§ **Exercise instructions**
Reproduce the data below, replacing every occurrence of "Commodore" with "Atari" and keeping everything else unchanged. Omit the pictures from your answer.
*** Opening Data listing ***
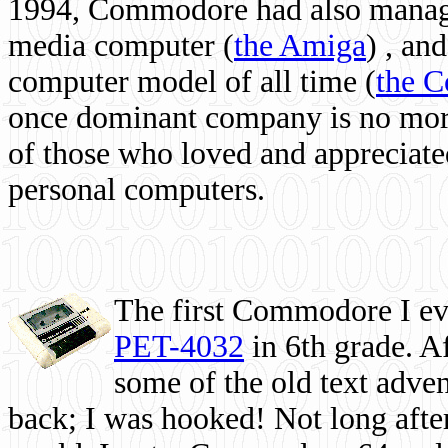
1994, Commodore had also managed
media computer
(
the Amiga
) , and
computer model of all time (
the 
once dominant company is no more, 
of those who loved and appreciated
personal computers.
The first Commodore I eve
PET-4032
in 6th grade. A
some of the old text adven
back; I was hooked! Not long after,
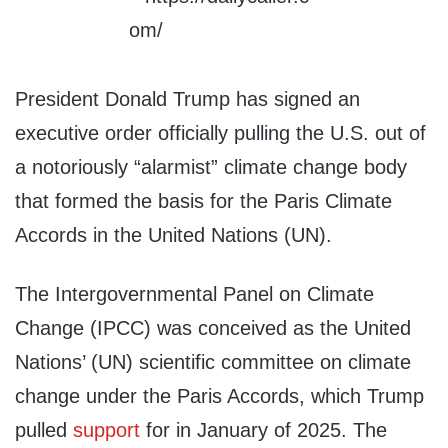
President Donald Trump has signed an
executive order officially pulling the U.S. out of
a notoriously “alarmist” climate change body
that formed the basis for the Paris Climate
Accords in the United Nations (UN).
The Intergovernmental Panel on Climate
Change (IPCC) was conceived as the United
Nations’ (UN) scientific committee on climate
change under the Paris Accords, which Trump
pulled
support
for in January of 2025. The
*** Closing Data listing ***
§ **Response to the task**
1994, Atari had also managed
media computer
(
the Amiga
) , and
computer model of all time (
the 
once dominant company is no more, 
of those who loved and appreciated
personal computers.
The first Atari I eve
PET-4032
in 6th grade. A
some of the old text adven
back; I was hooked! Not long after,
President Donald Trump has signed an
executive order officially pulling the U.S. out of
a notoriously “alarmist” climate change body
that formed the basis for the Paris Climate
Accords in the United Nations (UN).
The Intergovernmental Panel on Climate
Change (IPCC) was conceived as the United
Nations’ (UN) scientific committee on climate
change under the Paris Accords, which Trump
pulled
support
for in January of 2025. The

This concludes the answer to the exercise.